By Carol Glatz, Catholic News Service

VATICAN CITY (CNS) — Even though it takes more strength to forgive than to wage war, forgiveness is the only feasible weapon that can be used against every conflict, Pope Francis said.

“Evil is never defeated by evil, but only with good,” he said in an interview with “Il Centro,” the local newspaper of the central Italian city of L’Aquila, where the pope is scheduled to visit Aug. 28. The newspaper published the full interview in its print edition Aug. 26, and Vatican News provided excerpts the same day.

The pope invited people to embrace the power of forgiveness, especially with the ongoing war in Ukraine and all the many other “conflicts that afflict thousands of people and especially the innocent.”

“It takes more strength to forgive than to wage war,” he said, adding that forgiveness requires a great deal of “inner and cultural maturity.”

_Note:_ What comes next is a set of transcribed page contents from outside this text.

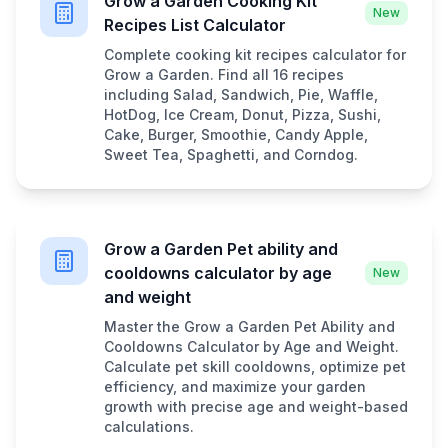
Grow a Garden Cooking Kit
New
Recipes List Calculator
Complete cooking kit recipes calculator for
Grow a Garden. Find all 16 recipes
including Salad, Sandwich, Pie, Waffle,
HotDog, Ice Cream, Donut, Pizza, Sushi,
Cake, Burger, Smoothie, Candy Apple,
Sweet Tea, Spaghetti, and Corndog.
Grow a Garden Pet ability and
cooldowns calculator by age
New
and weight
Master the Grow a Garden Pet Ability and
Cooldowns Calculator by Age and Weight.
Calculate pet skill cooldowns, optimize pet
efficiency, and maximize your garden
growth with precise age and weight-based
calculations.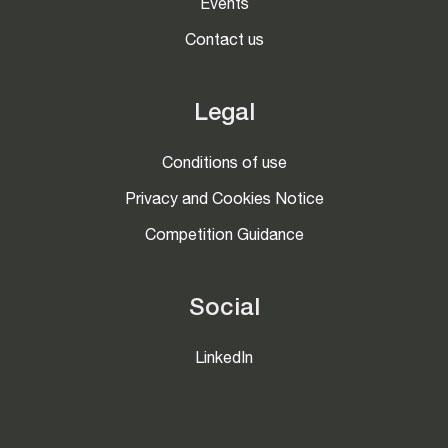
Events
Contact us
Legal
Conditions of use
Privacy and Cookies Notice
Competition Guidance
Social
LinkedIn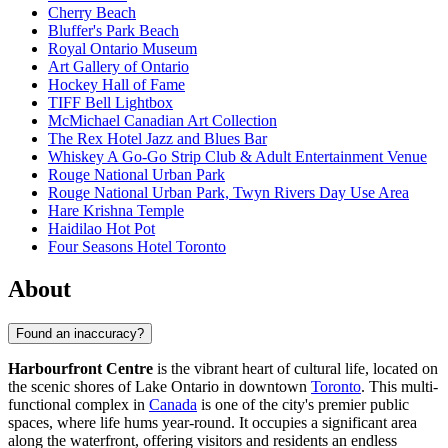
Cherry Beach
Bluffer's Park Beach
Royal Ontario Museum
Art Gallery of Ontario
Hockey Hall of Fame
TIFF Bell Lightbox
McMichael Canadian Art Collection
The Rex Hotel Jazz and Blues Bar
Whiskey A Go-Go Strip Club & Adult Entertainment Venue
Rouge National Urban Park
Rouge National Urban Park, Twyn Rivers Day Use Area
Hare Krishna Temple
Haidilao Hot Pot
Four Seasons Hotel Toronto
About
Found an inaccuracy?
Harbourfront Centre
is the vibrant heart of cultural life, located on
the scenic shores of Lake Ontario in downtown
Toronto
. This multi-
functional complex in
Canada
is one of the city's premier public
spaces, where life hums year-round. It occupies a significant area
along the waterfront, offering visitors and residents an endless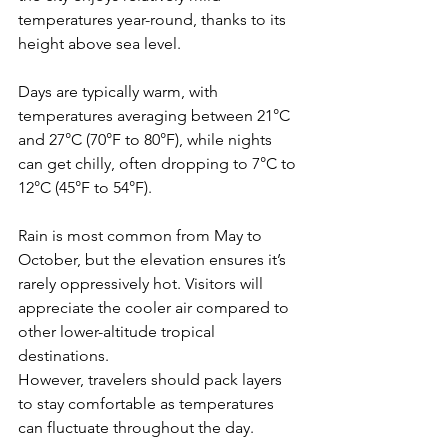
temperatures year-round, thanks to its 
height above sea level. 
Days are typically warm, with 
temperatures averaging between 21°C 
and 27°C (70°F to 80°F), while nights 
can get chilly, often dropping to 7°C to 
12°C (45°F to 54°F).
Rain is most common from May to 
October, but the elevation ensures it’s 
rarely oppressively hot. Visitors will 
appreciate the cooler air compared to 
other lower-altitude tropical 
destinations. 
However, travelers should pack layers 
to stay comfortable as temperatures 
can fluctuate throughout the day.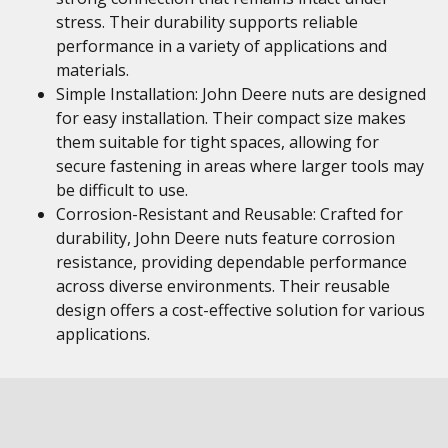
stress. Their durability supports reliable
performance in a variety of applications and
materials.
Simple Installation: John Deere nuts are designed
for easy installation. Their compact size makes
them suitable for tight spaces, allowing for
secure fastening in areas where larger tools may
be difficult to use.
Corrosion-Resistant and Reusable: Crafted for
durability, John Deere nuts feature corrosion
resistance, providing dependable performance
across diverse environments. Their reusable
design offers a cost-effective solution for various
applications.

He urged everyone to “cultivate a culture of peace” that comes precisely from this “maturation of a forgiveness that is possible.”

Otherwise, people will just stay “mired in the logic of evil that latches on to the logic of the (subjective) interests of those who take advantage of these conflicts to enrich themselves and exploit,” he said.

Therefore, “forgiveness is the only possible weapon against every war.”

The pope made his comments ahead of his planned morning visit to L’Aquila to open a seven-centuries-old celebration of forgiveness.

The Celestine Pardon is celebrated annually Aug. 28-29 and was established by St. Celestine V in 1294.

While the 13th-century pope is known more for having abdicated just a few months after his election and establishing the few norms regarding a papal resignation, he issued a papal bull on the granting of a plenary indulgence to everyone who visits the Santa Maria di Collemaggio basilica, goes to confession, receives Communion and prays for the intentions of the pope.

Pope Francis will celebrate Mass and open the basilica’s holy door as well as make a private visit to the L’Aquila cathedral, which is still closed to the public because of damage from a 2009 earthquake. He also will meet with the families of those who died.